RAW DATA:
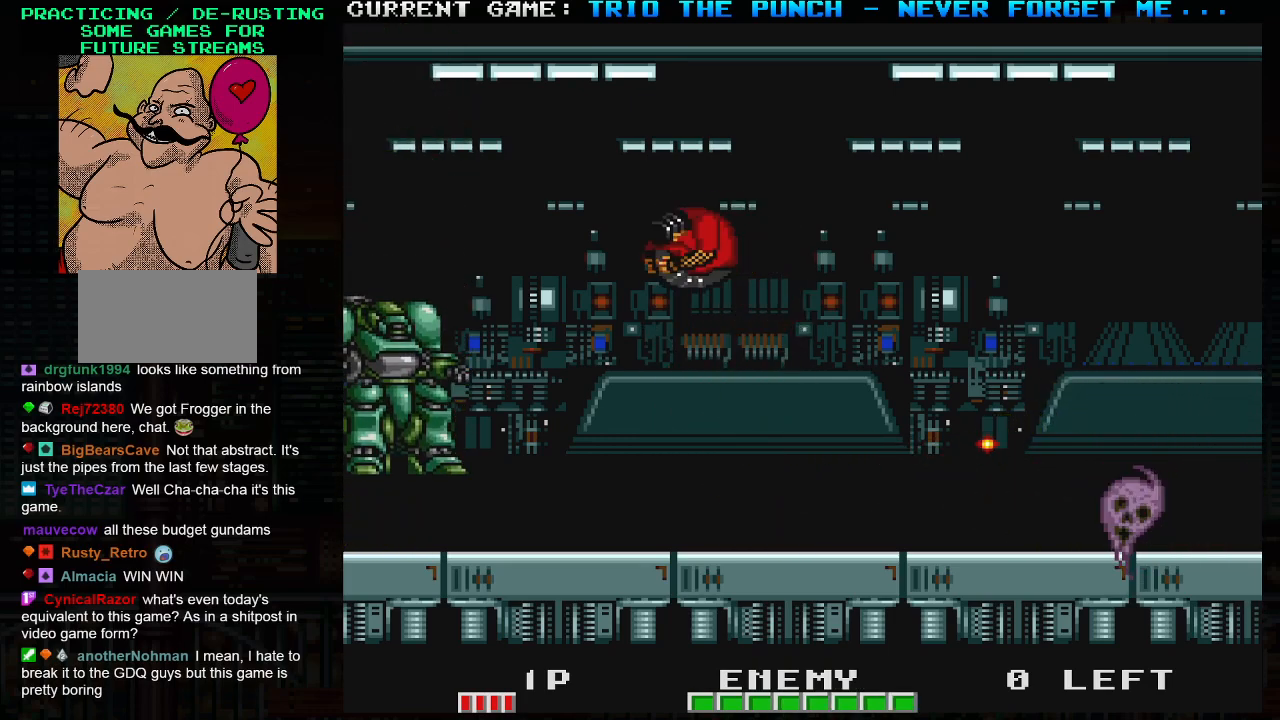
{"buttons": [], "left_stick": "right", "events": [[83, "left_stick", "center"], [150, "left_stick", "right"]]}
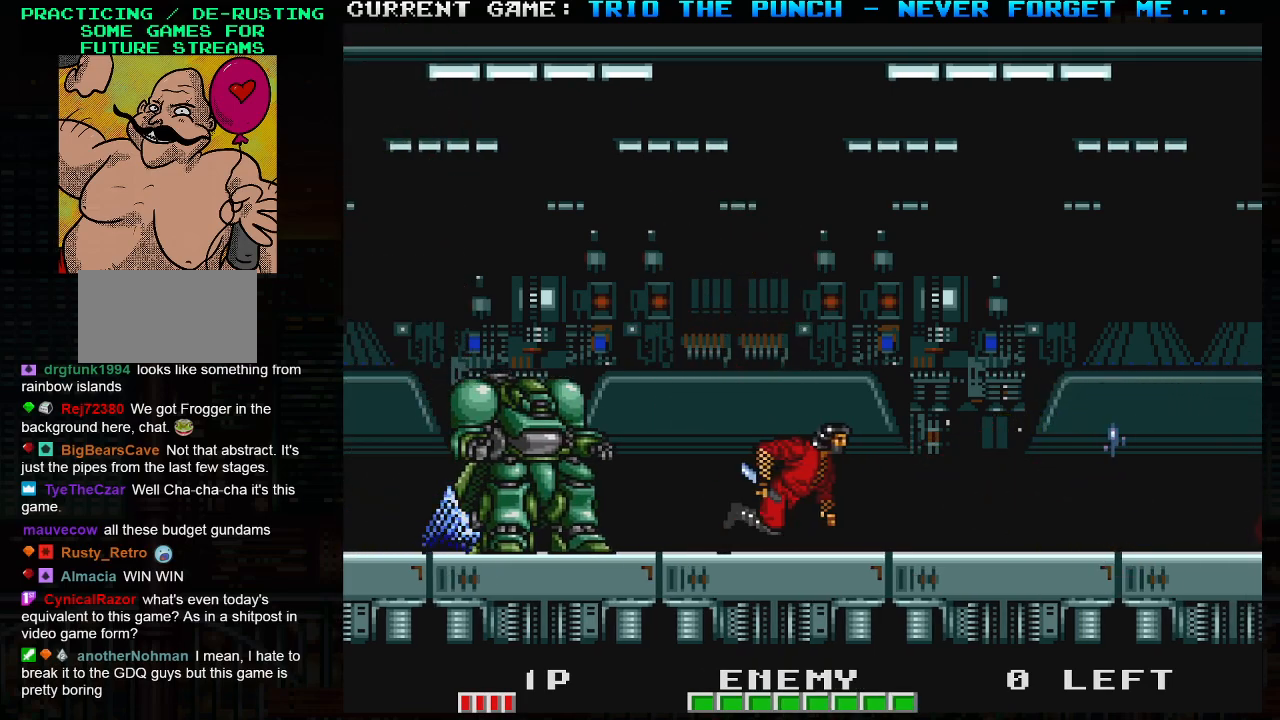
{"buttons": ["SQUARE", "TRIANGLE"], "left_stick": "left", "events": [[50, "TRIANGLE", "down"], [83, "left_stick", "left"], [100, "SQUARE", "down"], [250, "left_stick", "right"], [367, "left_stick", "left"]]}
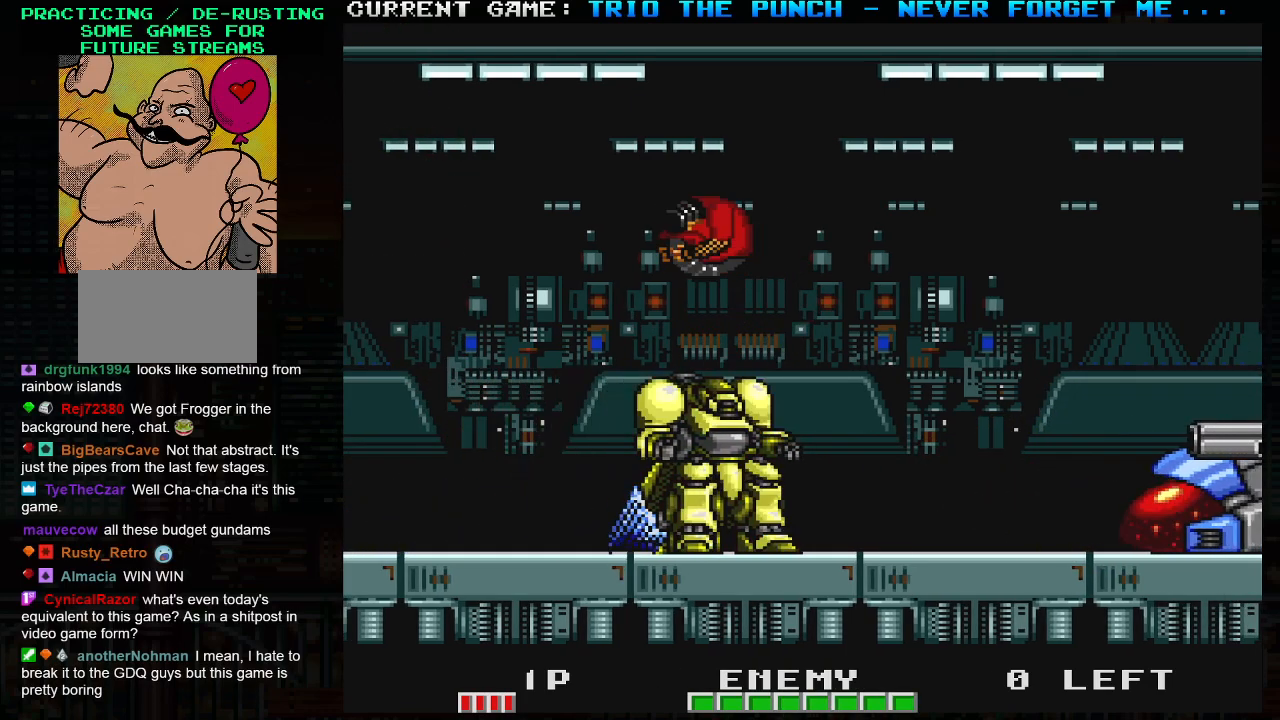
{"buttons": ["R1"], "left_stick": "right", "events": [[83, "SQUARE", "up"], [117, "TRIANGLE", "up"], [317, "left_stick", "center"], [367, "left_stick", "right"], [483, "R1", "down"]]}
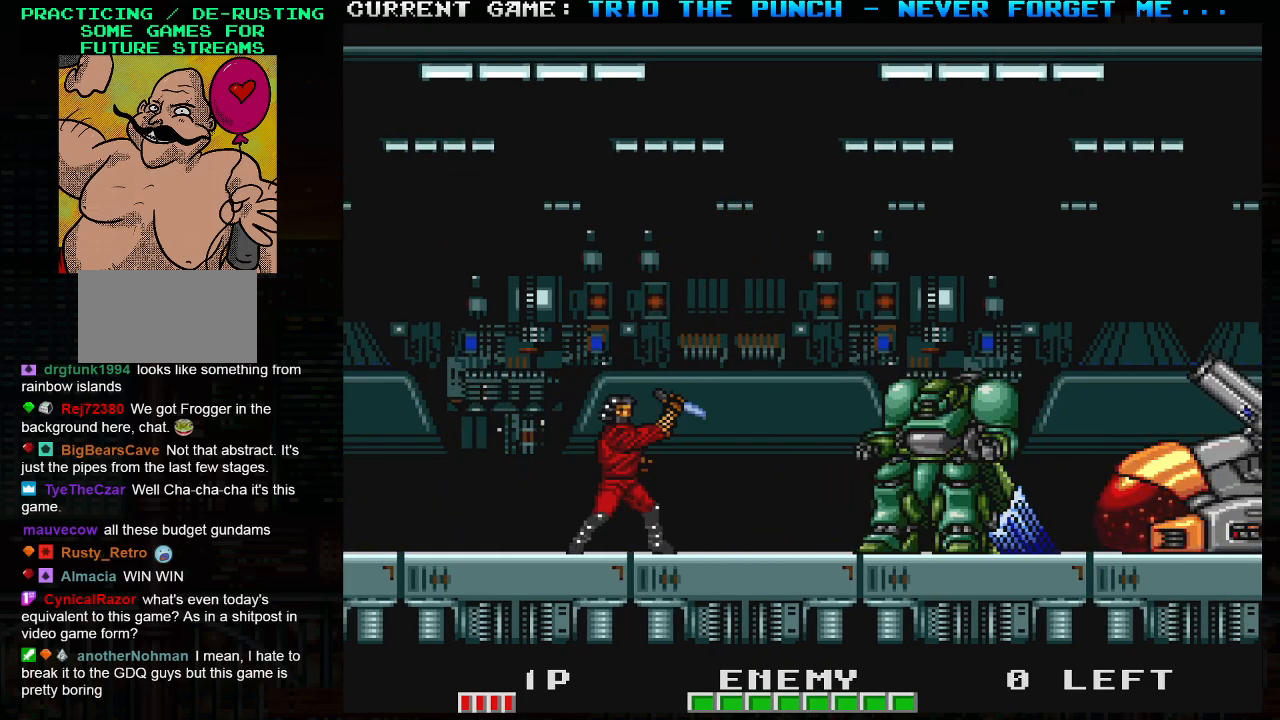
{"buttons": [], "left_stick": "center", "events": [[17, "left_stick", "center"], [67, "R1", "up"]]}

PROBLEM: Leaving out the pictures, output the listing above exactly as given.

RESPONSE:
{"buttons": [], "left_stick": "right", "events": [[83, "left_stick", "center"], [150, "left_stick", "right"]]}
{"buttons": ["SQUARE", "TRIANGLE"], "left_stick": "left", "events": [[50, "TRIANGLE", "down"], [83, "left_stick", "left"], [100, "SQUARE", "down"], [250, "left_stick", "right"], [367, "left_stick", "left"]]}
{"buttons": ["R1"], "left_stick": "right", "events": [[83, "SQUARE", "up"], [117, "TRIANGLE", "up"], [317, "left_stick", "center"], [367, "left_stick", "right"], [483, "R1", "down"]]}
{"buttons": [], "left_stick": "center", "events": [[17, "left_stick", "center"], [67, "R1", "up"]]}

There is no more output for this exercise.